Rede von Dr. Hermann Ehlers
  • Parteizugehörigkeit zum Zeitpunkt der Rede: (CDU)
  • Letzte offizielle eingetragene Parteizugehörigkeit: (CDU)
Meine Damen und Herren, ich höre aus den Reihen der sozialdemokratischen Fraktion den Ruf „Bundesnachtwächter". Ich nehme an, ich habe richtig verstanden. Ich kann nicht feststellen, von wem der Ausdruck kommt. Ich weise ihn zurück, wenn er sich auf den Redner bezogen haben sollte.

(Zuruf von der SPD: Ja! — Heiterkeit und Unruhe.)

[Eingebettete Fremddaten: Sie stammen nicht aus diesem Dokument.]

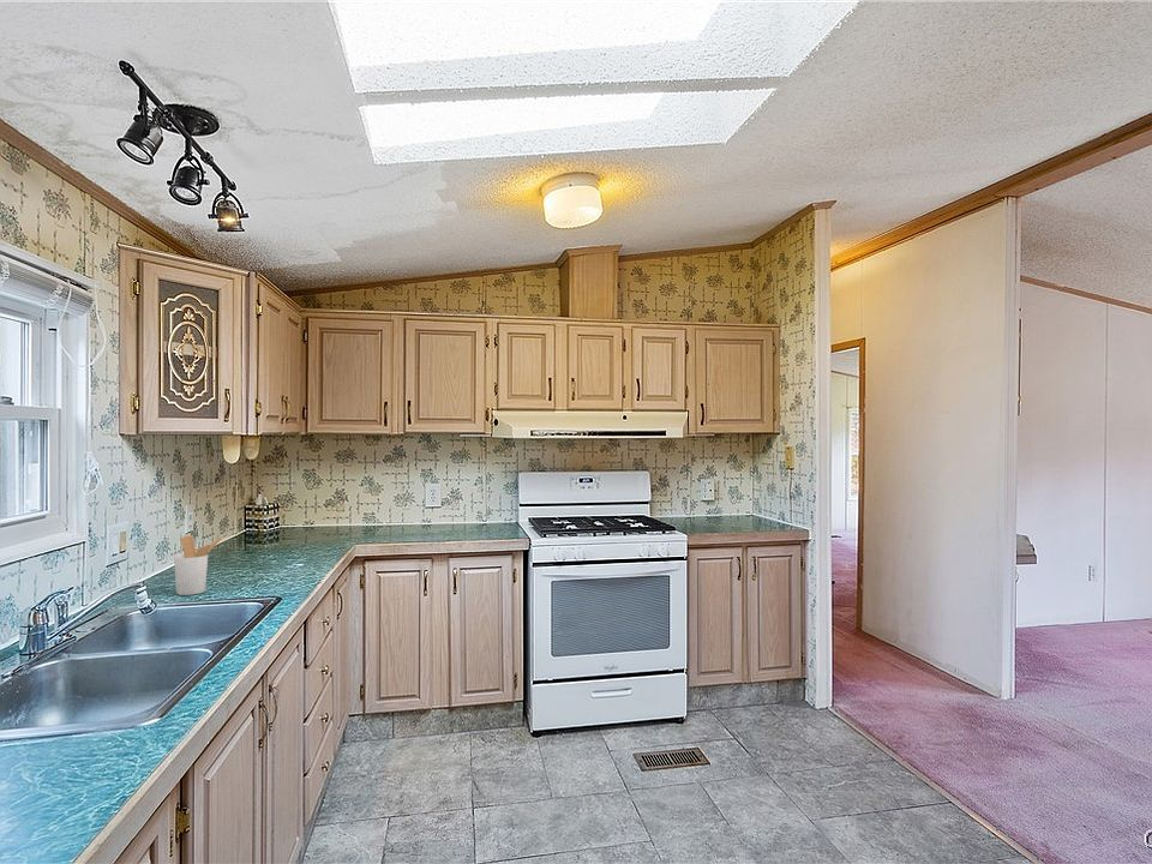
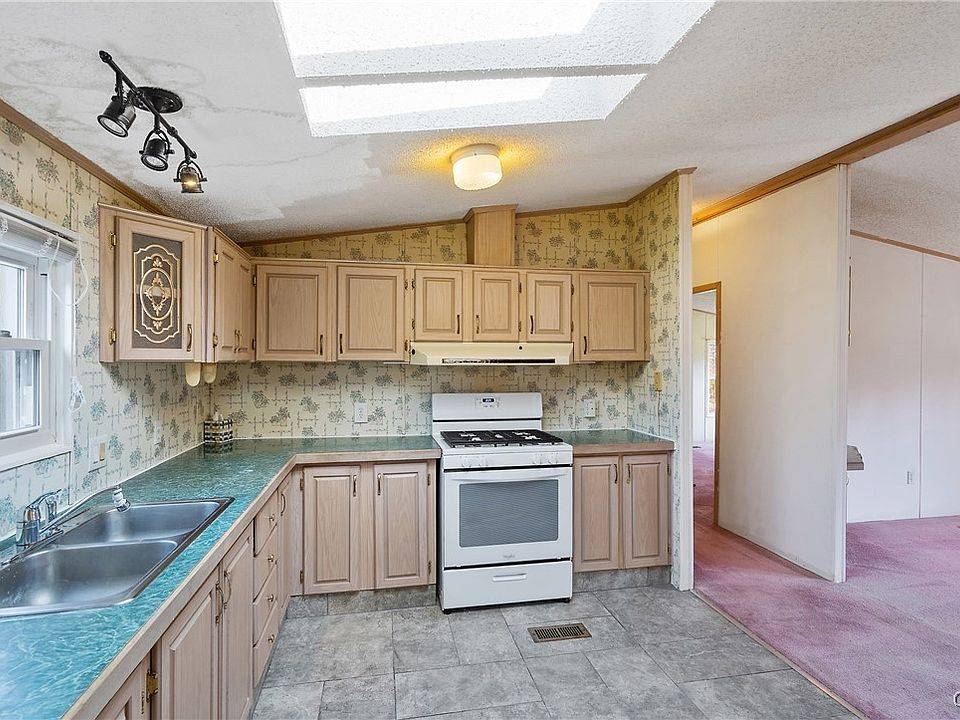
- utensil holder [173,534,223,596]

  • insert_commentNächste Rede als Kontext
    Rede von Dr. Max Becker


    • Parteizugehörigkeit zum Zeitpunkt der Rede: (FDP)
    • Letzte offizielle eingetragene Parteizugehörigkeit: (FDP)

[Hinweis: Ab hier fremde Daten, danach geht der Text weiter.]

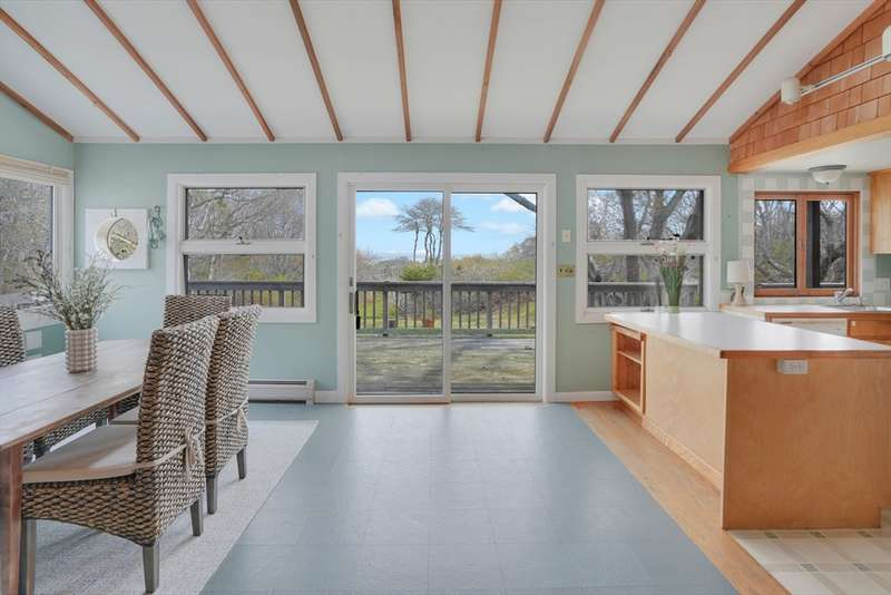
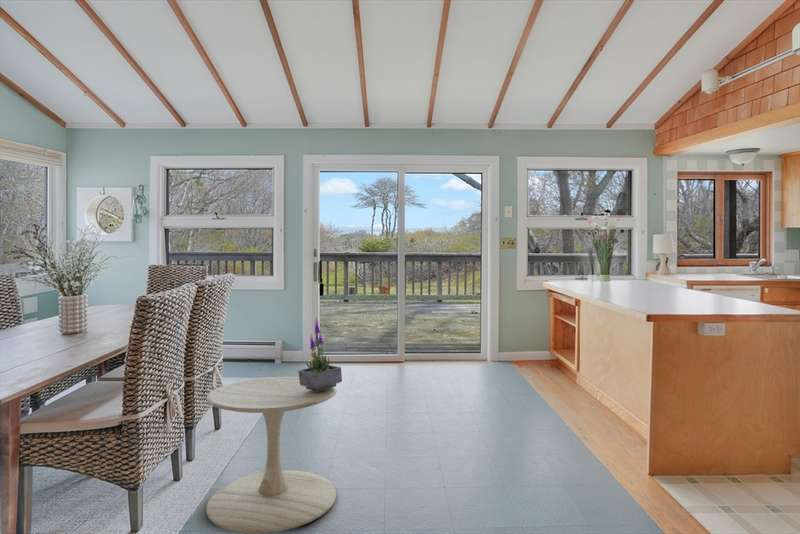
+ side table [205,376,338,534]
+ potted plant [298,315,343,391]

    Herr Präsident, ich fühle mich dadurch nicht beleidigt. Aber ich habe den Wunsch an die Herren, die Zwischenrufe machen, wenn sie glauben, daß meine Ausführungen so leicht zu widerlegen sind, es dann doch zu tun und nicht durch Zwischenrufe zu stören.

    (Abg. Rische: Das geht von der Redezeit ab!)

    Das Monopol der Gewerkschaften in dem Betrieb habe ich also geschildert. Es kommt hinzu, daß die gleiche Spitzenorganisation in sämtlichen Betrieben, auf die sich dieses Gesetz bezieht, nun überall das gleiche Monopol hat, so daß wir praktisch zu einer Kartellisierung der Aufsichtsratssitze in der Hand dieser monopolistischen Gewerkschaft kommen.

    (Lebhafter Widerspruch bei der SPD.)

    Wir haben damit in einer Zeit, die von Entflechtung und Kartellauflösung redet, praktisch das Kartell der Manager.

    (Sehr gut! und lebhafter Beifall bei der FDP.)

    Man kann, wenn man dieses Gesetz betrachtet, nur zu dem Schluß kommen, daß es sich hier um ein planmäßiges Vorgehen, nämlich um eine Eroberung der Macht nicht für die Arbeitnehmer des einzelnen Betriebs, sondern für eine Organisation handelt.

    (Beifall bei der FDP. — Widerspruch und Lachen bei der SPD.)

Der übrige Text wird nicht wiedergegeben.